O contexto europeu: normas, utilização real e a experiência de condução
Há ainda fatores externos que podem ajudar a explicar a cautela estratégica. Na Europa, a pressão regulatória sobre emissões acelera a eletrificação, mas a utilização real destes desportivos nem sempre se alinha com as rotinas ideais de carregamento - sobretudo em quem procura um segundo carro de fim de semana, usado em viagens longas ou em estradas de montanha onde a disponibilidade de carregadores rápidos pode não ser constante.
Por outro lado, para muitos entusiastas, a decisão entre 100% elétrico e híbrido não é apenas uma questão de números: passa também por sensações de condução (peso, resposta ao acelerador, travagem consistente em uso intenso e gestão térmica).

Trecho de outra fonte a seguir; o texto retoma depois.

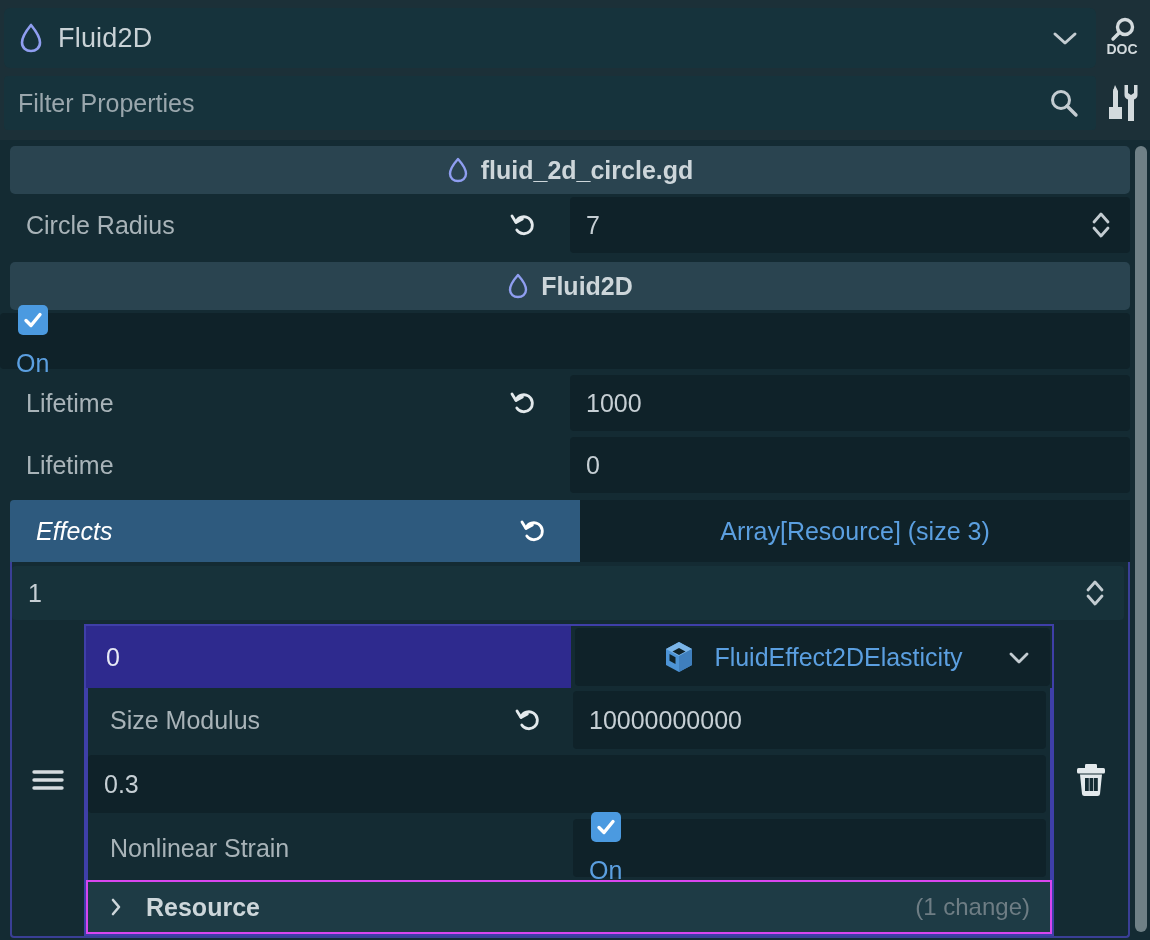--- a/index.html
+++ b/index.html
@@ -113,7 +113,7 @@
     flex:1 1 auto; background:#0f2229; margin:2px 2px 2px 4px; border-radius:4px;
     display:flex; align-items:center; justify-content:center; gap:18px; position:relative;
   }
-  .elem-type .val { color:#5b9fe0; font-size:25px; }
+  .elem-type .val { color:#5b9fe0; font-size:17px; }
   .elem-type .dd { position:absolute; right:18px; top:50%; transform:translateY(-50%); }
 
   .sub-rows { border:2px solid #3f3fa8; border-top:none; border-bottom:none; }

Um híbrido bem afinado pode, em teoria, oferecer um compromisso interessante entre caráter e eficiência sem obrigar a uma ruptura total com a combustão.
Chega em 2027 - e a batalha com a Porsche pode ir além do elétrico
Ainda a cerca de dois anos de distância, a Alpine não esconde que tem na mira o futuro par alemão da Porsche, que deverá chegar ao mercado sensivelmente na mesma altura. A novidade é que essa rivalidade poderá não se limitar às variantes elétricas - caso a marca francesa opte mesmo por acompanhar o A110 100% elétrico com uma opção híbrida e, assim, manter viva a vertente de motores a combustão no seu desportivo mais emblemático.